Work required —
The word "dominant" marks the lines to find; copy every such line from the data below.

Exercise inputs —
_ _ _ _ _
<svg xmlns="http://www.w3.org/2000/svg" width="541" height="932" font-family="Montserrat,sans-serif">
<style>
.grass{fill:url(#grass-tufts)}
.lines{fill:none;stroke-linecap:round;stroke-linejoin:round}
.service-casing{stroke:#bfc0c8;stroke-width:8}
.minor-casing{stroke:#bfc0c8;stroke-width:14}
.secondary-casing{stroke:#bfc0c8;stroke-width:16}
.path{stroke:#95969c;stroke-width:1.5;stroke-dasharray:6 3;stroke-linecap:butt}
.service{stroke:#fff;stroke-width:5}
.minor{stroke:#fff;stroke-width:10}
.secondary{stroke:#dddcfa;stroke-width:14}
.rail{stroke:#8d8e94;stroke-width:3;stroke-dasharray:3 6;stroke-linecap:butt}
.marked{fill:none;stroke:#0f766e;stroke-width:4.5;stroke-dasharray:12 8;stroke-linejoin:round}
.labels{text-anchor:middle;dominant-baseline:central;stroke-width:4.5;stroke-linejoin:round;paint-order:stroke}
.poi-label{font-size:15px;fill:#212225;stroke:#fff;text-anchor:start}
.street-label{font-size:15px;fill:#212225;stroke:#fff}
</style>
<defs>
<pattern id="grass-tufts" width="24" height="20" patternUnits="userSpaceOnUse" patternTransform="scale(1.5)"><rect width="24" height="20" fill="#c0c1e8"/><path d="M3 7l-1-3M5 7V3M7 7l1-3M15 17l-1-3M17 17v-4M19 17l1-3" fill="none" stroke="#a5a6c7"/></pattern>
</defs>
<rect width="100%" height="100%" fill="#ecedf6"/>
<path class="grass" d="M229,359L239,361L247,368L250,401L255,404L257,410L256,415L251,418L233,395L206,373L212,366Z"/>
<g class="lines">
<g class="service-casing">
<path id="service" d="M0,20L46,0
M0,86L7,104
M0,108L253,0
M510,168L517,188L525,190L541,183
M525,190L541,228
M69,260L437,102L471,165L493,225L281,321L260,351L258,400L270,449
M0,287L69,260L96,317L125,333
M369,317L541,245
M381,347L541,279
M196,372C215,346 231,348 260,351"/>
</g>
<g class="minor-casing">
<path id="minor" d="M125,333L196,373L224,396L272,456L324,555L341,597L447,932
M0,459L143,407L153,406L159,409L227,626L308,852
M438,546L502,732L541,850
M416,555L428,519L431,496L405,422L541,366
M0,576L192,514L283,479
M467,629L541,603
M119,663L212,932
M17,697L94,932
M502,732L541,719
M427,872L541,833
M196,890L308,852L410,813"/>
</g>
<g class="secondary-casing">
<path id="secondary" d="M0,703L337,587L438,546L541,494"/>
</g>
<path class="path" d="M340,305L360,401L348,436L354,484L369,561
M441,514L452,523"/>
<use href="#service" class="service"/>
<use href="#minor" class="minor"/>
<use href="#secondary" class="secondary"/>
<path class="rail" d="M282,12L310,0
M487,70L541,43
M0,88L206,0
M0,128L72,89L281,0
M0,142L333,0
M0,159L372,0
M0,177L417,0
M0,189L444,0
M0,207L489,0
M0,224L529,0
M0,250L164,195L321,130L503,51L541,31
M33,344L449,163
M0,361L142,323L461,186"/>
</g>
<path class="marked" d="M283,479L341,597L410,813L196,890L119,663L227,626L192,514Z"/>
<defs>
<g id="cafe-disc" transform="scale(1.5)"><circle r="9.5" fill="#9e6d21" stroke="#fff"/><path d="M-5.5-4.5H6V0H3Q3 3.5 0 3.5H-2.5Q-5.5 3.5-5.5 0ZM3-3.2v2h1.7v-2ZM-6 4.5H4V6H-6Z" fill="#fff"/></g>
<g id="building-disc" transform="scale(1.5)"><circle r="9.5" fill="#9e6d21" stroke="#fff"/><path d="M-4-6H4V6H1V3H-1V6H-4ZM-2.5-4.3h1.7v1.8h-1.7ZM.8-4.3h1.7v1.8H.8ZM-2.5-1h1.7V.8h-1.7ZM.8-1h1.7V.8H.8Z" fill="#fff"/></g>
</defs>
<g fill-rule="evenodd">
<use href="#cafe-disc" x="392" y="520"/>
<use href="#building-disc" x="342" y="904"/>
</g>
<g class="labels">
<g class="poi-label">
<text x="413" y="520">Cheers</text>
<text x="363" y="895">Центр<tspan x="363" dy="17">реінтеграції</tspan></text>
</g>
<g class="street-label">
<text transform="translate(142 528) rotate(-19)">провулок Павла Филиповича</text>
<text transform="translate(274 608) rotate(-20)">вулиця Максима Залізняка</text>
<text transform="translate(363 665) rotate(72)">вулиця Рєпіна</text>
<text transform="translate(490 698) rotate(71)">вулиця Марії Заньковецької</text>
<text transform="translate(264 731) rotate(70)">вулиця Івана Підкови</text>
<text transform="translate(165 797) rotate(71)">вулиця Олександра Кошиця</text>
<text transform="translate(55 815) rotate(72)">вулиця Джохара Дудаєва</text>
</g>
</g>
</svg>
_ _ _ _ _
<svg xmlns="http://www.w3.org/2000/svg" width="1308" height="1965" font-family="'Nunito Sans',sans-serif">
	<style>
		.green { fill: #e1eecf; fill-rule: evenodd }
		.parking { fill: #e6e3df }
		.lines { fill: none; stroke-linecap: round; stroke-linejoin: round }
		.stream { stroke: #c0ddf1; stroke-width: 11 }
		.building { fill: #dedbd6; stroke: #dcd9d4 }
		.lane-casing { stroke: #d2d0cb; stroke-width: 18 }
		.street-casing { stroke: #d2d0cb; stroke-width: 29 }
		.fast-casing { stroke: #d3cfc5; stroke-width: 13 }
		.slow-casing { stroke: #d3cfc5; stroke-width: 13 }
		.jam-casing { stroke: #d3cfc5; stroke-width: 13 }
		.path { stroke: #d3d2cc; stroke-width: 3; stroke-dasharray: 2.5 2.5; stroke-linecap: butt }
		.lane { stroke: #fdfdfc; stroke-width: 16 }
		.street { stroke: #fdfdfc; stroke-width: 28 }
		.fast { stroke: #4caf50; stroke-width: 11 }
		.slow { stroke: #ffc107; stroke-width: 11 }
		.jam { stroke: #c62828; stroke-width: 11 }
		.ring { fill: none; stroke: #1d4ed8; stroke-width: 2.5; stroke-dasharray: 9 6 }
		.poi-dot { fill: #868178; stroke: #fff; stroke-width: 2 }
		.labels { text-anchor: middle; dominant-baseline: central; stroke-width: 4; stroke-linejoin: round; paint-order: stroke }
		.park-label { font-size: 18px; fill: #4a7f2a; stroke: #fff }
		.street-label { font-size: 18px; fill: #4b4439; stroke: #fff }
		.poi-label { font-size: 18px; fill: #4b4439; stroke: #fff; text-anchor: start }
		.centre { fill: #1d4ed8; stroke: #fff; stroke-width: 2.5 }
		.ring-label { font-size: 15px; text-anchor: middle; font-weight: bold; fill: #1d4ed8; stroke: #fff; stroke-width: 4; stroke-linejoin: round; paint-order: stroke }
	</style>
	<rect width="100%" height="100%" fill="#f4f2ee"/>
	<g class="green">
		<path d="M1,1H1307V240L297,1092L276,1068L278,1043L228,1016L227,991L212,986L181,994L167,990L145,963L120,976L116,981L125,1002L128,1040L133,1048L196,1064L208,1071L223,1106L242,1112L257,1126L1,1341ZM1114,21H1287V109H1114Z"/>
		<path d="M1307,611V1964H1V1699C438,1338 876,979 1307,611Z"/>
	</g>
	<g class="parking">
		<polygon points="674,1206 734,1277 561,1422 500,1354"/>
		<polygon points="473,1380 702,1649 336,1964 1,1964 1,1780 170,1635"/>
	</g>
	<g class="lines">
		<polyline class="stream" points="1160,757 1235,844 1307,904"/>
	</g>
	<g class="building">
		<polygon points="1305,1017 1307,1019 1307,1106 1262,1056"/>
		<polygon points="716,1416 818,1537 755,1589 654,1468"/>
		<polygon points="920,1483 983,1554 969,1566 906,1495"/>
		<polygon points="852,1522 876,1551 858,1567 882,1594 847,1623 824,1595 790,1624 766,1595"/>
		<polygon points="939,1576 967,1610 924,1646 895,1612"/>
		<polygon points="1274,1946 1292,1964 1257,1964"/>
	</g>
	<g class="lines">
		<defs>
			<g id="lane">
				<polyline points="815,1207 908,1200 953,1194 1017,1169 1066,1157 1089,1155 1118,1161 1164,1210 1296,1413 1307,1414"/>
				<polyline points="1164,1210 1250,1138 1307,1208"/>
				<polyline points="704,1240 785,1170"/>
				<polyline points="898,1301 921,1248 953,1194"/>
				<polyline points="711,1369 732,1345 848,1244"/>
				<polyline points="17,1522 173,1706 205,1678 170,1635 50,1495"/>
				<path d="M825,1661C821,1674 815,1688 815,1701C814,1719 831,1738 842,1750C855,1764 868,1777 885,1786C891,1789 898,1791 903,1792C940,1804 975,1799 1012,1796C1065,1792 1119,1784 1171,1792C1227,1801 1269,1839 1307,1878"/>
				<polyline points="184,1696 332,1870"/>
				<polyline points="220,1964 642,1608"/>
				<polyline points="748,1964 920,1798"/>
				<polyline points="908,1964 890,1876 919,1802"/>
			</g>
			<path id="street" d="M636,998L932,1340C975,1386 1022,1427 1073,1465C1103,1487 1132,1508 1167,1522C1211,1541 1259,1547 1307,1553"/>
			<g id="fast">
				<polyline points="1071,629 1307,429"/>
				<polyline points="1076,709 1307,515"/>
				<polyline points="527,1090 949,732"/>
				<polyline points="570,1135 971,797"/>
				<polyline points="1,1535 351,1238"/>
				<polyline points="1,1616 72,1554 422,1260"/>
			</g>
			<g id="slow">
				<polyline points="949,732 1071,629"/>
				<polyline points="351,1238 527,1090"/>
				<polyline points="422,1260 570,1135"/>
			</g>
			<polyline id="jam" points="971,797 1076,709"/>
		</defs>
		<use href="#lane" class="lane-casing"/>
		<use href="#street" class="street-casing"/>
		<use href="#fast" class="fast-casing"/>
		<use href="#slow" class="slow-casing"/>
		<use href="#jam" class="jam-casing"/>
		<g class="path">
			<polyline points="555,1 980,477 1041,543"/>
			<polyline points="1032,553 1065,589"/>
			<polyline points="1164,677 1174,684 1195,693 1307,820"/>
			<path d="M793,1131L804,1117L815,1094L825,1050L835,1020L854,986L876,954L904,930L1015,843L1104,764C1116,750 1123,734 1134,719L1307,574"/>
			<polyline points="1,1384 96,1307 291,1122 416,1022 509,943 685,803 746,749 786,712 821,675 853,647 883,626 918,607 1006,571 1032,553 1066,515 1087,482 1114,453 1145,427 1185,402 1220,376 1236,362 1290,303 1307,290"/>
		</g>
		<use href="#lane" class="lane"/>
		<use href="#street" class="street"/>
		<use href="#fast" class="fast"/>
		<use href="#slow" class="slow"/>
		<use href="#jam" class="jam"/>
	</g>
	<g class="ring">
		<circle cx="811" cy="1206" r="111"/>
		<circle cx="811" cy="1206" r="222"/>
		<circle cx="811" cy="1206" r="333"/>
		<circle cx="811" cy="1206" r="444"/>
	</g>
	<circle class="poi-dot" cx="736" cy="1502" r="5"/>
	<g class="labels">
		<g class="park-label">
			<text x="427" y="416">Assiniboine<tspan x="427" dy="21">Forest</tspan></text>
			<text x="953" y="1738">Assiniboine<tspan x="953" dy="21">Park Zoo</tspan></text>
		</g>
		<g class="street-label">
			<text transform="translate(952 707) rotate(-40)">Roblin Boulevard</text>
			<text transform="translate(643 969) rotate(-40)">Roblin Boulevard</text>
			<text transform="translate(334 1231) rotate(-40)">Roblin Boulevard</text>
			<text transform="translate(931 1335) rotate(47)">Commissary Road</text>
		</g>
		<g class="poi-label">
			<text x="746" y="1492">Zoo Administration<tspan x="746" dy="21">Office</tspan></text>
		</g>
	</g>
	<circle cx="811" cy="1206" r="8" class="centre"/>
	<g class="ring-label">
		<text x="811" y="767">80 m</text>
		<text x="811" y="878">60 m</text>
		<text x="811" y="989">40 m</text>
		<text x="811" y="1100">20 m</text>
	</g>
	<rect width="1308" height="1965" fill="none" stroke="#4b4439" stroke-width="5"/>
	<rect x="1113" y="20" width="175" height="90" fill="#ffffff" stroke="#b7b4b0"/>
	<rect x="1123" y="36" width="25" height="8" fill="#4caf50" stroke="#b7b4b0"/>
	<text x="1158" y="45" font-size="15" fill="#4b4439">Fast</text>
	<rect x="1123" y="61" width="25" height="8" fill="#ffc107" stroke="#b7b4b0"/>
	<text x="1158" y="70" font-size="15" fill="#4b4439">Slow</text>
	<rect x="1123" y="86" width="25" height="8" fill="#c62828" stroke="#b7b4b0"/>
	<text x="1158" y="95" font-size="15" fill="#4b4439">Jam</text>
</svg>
_ _ _ _ _
Written response —
.labels{text-anchor:middle;dominant-baseline:central;stroke-width:4.5;stroke-linejoin:round;paint-order:stroke}
		.labels { text-anchor: middle; dominant-baseline: central; stroke-width: 4; stroke-linejoin: round; paint-order: stroke }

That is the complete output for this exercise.